**SELECTED PASSAGE:**
"""
This info (wild caught or commercially raised) is included in most of the profiles here, at least the ones I have revised or added, as I have been including it specifically. It can have an impact on water parameters so it is important. I usually put this under the water parameter section, or sometimes in the origin section if it seems more relevant--e.g., the Red Tailed Shark is extinct in the wild, so obviously all available fish are commercially raised (or from breeders). I think this is included in all the characins, cyprinids, anabantids.

Byron.


----------



## sik80 (Mar 16, 2010)

interesting topic and someting i've been wondering about myself. i try to be an environmentally and ethically concious consumer if possible and was wondering about how my fish hobby impacts on nature. its good to know that most fish are captive bred.

my lfs said they order fish in from singapore, which i assumed is captive bred stock


----------



## sovrappensiero (Aug 5, 2010)

Thanks! Bryan, I did notice upon further perusal that the info is there for several fish in the fish profiles! I guess I just picked the few that don't have that info when I was looking the other day (I did browse kind of quickly).

I didn't know the Red-Tailed Shark was extinct in the wild...that makes me feel really sad. Glad you mentioned it, though, because I looked it up for more info. Seems as though modifications to its natural environment via the creation of dams in Thailand in the 1970s may have caused a severe decrease in population from which it was not able to recover. Maybe over-fishing because of their popularity in aquariums contributed. I also read that some have tried to re-introduce it to areas in the Philippines but it seems to have been unsuccessful. I read this on aquaticcommunity.com (http://www.aquaticcommunity.com/mix/redtailsharks.php) - I don't know for sure it's all accurate because there are no sources listed. 

Just added for anyone who might come across this and be interested (or know the real story and correct me). Which would probably be no one since the post is called "wild-caught vs. captive-bred". Oh well.


----------



## Byron (Mar 7, 2009)

sik80 said:


> interesting topic and someting i've been wondering about myself. i try to be an environmentally and ethically concious consumer if possible and was wondering about how my fish hobby impacts on nature. its good to know that most fish are captive bred.
"""
**ACTIVITY:**
Can you continue the forum thread on wild-caught versus captive-bred aquarium fish from the point where it stops?

**PROVIDED INFORMATION:**
"""
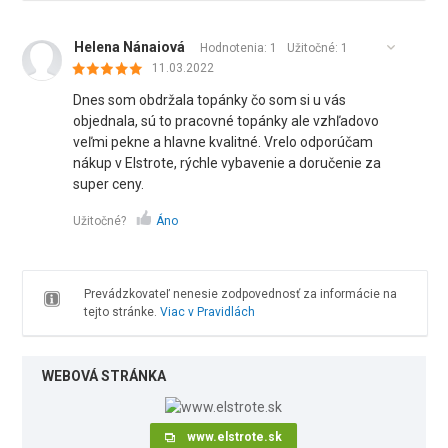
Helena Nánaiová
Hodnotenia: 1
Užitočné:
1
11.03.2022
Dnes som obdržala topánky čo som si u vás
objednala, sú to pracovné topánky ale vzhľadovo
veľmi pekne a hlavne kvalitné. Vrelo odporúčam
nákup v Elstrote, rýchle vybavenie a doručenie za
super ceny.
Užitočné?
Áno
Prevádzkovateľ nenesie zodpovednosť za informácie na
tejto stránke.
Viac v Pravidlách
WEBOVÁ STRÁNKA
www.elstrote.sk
"""
**SOLVED EXERCISE:**
> 
> my lfs said they order fish in from singapore, which i assumed is captive bred stock


The Singapore is probably commercially-raised fish, it is a large industry in SE Asia, they have the warm climate and can raise fish in outdoor ponds cheaply. Many SA fish are bred in SE Asia. Many fish are also bred in Europe, and you in the UK would have better access to those than we in NA.

Many species are still only wild-caught. Personally I will always acquire wild fish if at all possible, for a couple of reasons. They are usually better colour and condition, and they are often (usually) hardier and thus less likely to come down with various health problems. Of course, with my ideal soft acidic water, I am in the enviable position of being able to do this with no water issues. In fact, it is commercially-raised fish that are somewhat adapted to slightly harder water than give me more trouble.

Most SA countries now have fairly strict laws governing collection and exportation of fish. They can be caught only at certain times (after the spawning/fry season). The IUCN (International Union for Conservation of Nature has a red list of species at risk, etc. Most SA countries comply. Asia is a bit different story I gather. But as noted in the prior post, changes to the landscape (damming of rivers, etc) has done far more damage to fish stocks than aquarium collectors.


----------



## SmallFry (Sep 25, 2010)

Sorry to resurrect a thread, but I had the same question/concern (how I found the thread). 

Edited: Misread something.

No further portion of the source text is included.